A Maine Do Not Resuscitate Order (DNR) form is a legal document that allows individuals to express their wishes regarding resuscitation efforts in the event of a medical emergency. This form is crucial for ensuring that healthcare providers respect a person's preferences about life-saving measures. Understanding the implications of a DNR order can empower individuals to make informed decisions about their healthcare.

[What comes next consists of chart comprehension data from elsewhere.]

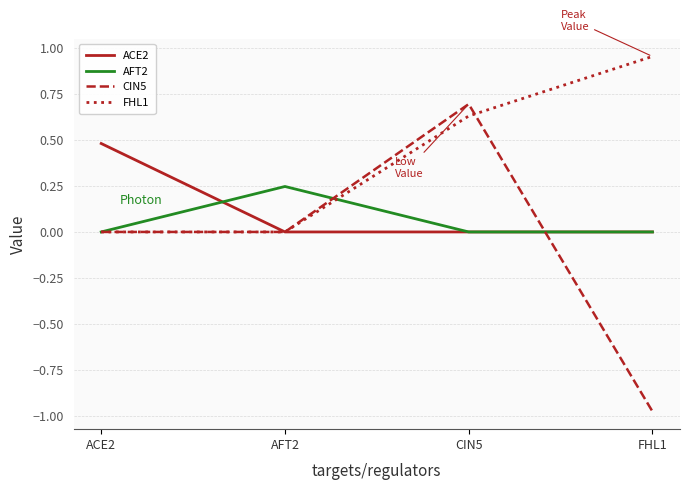

The CIN5 series shows 1.2 at CIN5. True or false?

False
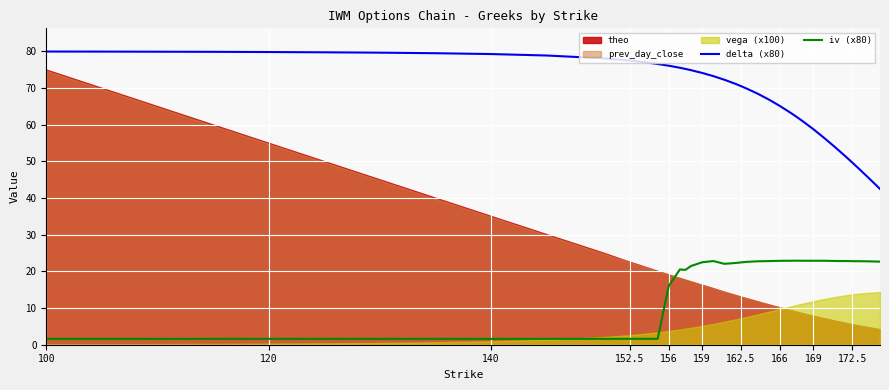

True or false: delta (x80) and iv (x80) cross at least once.

False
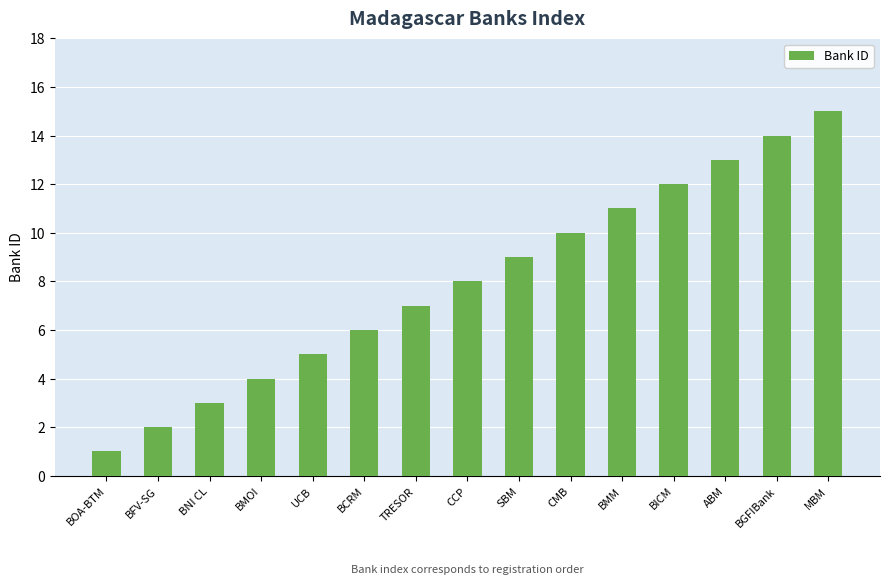

Count the number of categories in the chart.

15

In Maine, the Do Not Resuscitate (DNR) Order form serves as a critical document for individuals who wish to express their preferences regarding medical treatment in emergency situations. This form allows patients to communicate their desire not to receive cardiopulmonary resuscitation (CPR) if their heart stops beating or if they stop breathing. It is designed to ensure that healthcare providers respect the wishes of patients, particularly those with terminal illnesses or severe medical conditions. The DNR Order must be signed by a licensed physician, and it is important for individuals to discuss their decision with family members and healthcare professionals to ensure everyone understands the implications. Additionally, the form must be readily accessible in case of an emergency, and it can be placed in a visible location, such as on the refrigerator or with other important medical documents. Understanding the DNR Order form is essential for anyone considering this option, as it empowers individuals to make informed choices about their end-of-life care.
This Maine Do Not Resuscitate Order (DNR) template is created in accordance with the relevant state-specific legislation, including but not limited to the Maine Health Care Advance Directive Act. It is designed to inform medical professionals of an individual’s decision not to receive cardiopulmonary resuscitation (CPR) in the event that their breathing stops or their heart stops beating.

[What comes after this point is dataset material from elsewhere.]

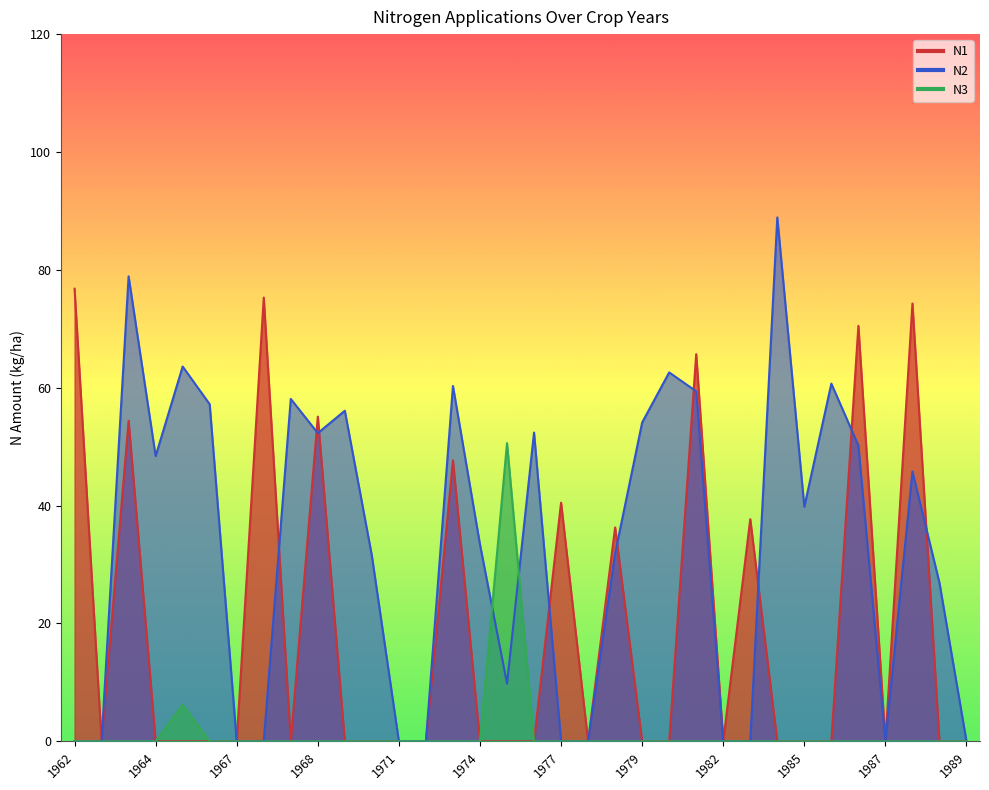

What is the difference between the maximum and minimum values in the N1 series?

76.8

To complete this document, please provide the following information:
Emergency Medical Personnel are instructed not to initiate CPR if they find this document presented in conjunction with a valid identification belonging to the aforementioned individual.

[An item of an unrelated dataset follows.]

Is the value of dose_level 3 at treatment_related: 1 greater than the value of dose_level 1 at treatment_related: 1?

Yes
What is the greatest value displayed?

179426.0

The decision for a DNR must be made by the individual or their legally authorized representative. This document should be signed by one of the following:
Signatures:
Individual/Patient: __________________________ Date: _________________
Legally Authorized Representative: __________________________ Date: _________________
Attending Physician: __________________________ Date: _________________ License Number: _________________
This order is valid throughout Maine unless revoked. The individual retains the right to revoke this order at any time. The revocation must be communicated verbally or in writing to the attending physician or medical personnel. Should the individual decide to revoke this DNR order, a new document must be completed and signed.
By completing this Maine Do Not Resuscitate Order, the individual acknowledges their understanding and consent to the terms outlined within. It is recommended that this document be reviewed by legal counsel to ensure comprehensiveness and compliance with Maine law.